12.8.6 Configuring the Replacement Compute Server

The replacement compute server does not have a host names, IP addresses, DNS, or NTP settings. This task describes how to configure the replacement compute server.

The information must be the same on all compute servers in Recovery Appliance. You can obtain the IP addresses from the DNS. You should also have a copy of the Installation Template from the initial installation.
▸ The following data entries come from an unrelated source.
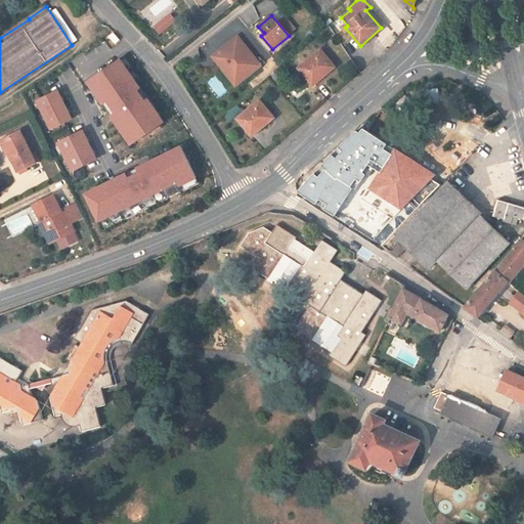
[(466,42),(472,40),(468,28),(462,30),(466,42)]
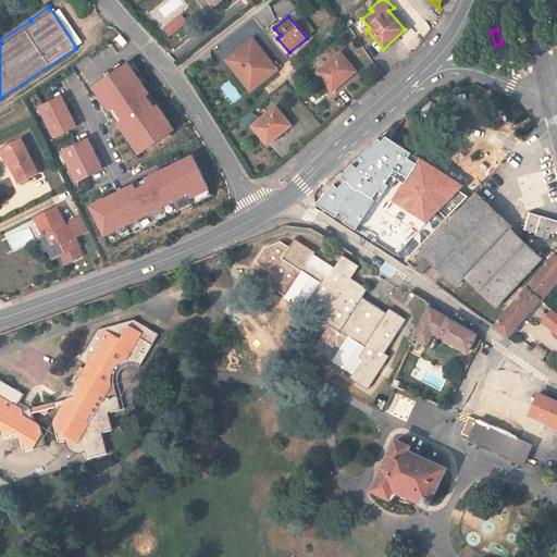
[(252,39),(225,60),(237,75),(246,69),(259,84),(276,70),(252,39)]
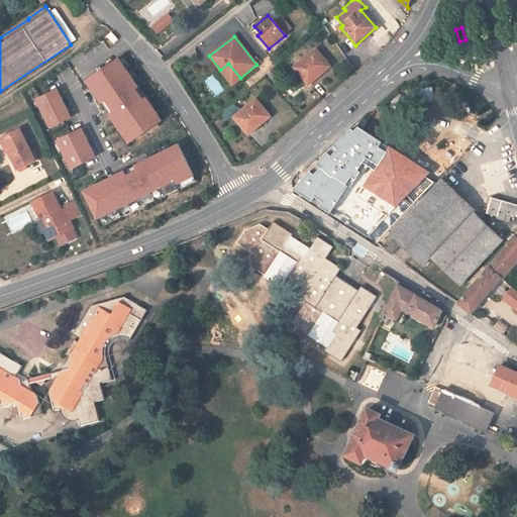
[(316,49),(294,68),(308,84),(314,78),(315,79),(330,67),(316,49)]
To configure the replacement compute server:

  1. Assemble the following information:
    • Name servers

    • Time zone, such as Americas/Chicago

    • NTP servers

    • IP address information for the management network

    • IP address information for the client access network

    • IP address information for the InfiniBand network

    • Canonical host name

    • Default gateway

  2. Power on the replacement compute server. When the system starts, it automatically runs the configuration script and prompts for information.
  3. Enter the information when prompted, and confirm the settings. The startup process then continues.

Note:

  • If the compute server does not use all network interfaces, then the configuration process stops with a warning that some network interfaces are disconnected. It prompts whether to retry the discovery process. Respond with yes or no, as appropriate for the environment.

  • If bonding is used for the ingest network, then it is now set in the default active-passive mode.

12.8.7 Preparing the Replacement Compute Server for the Cluster

The initial installation of Recovery Appliance modified various files.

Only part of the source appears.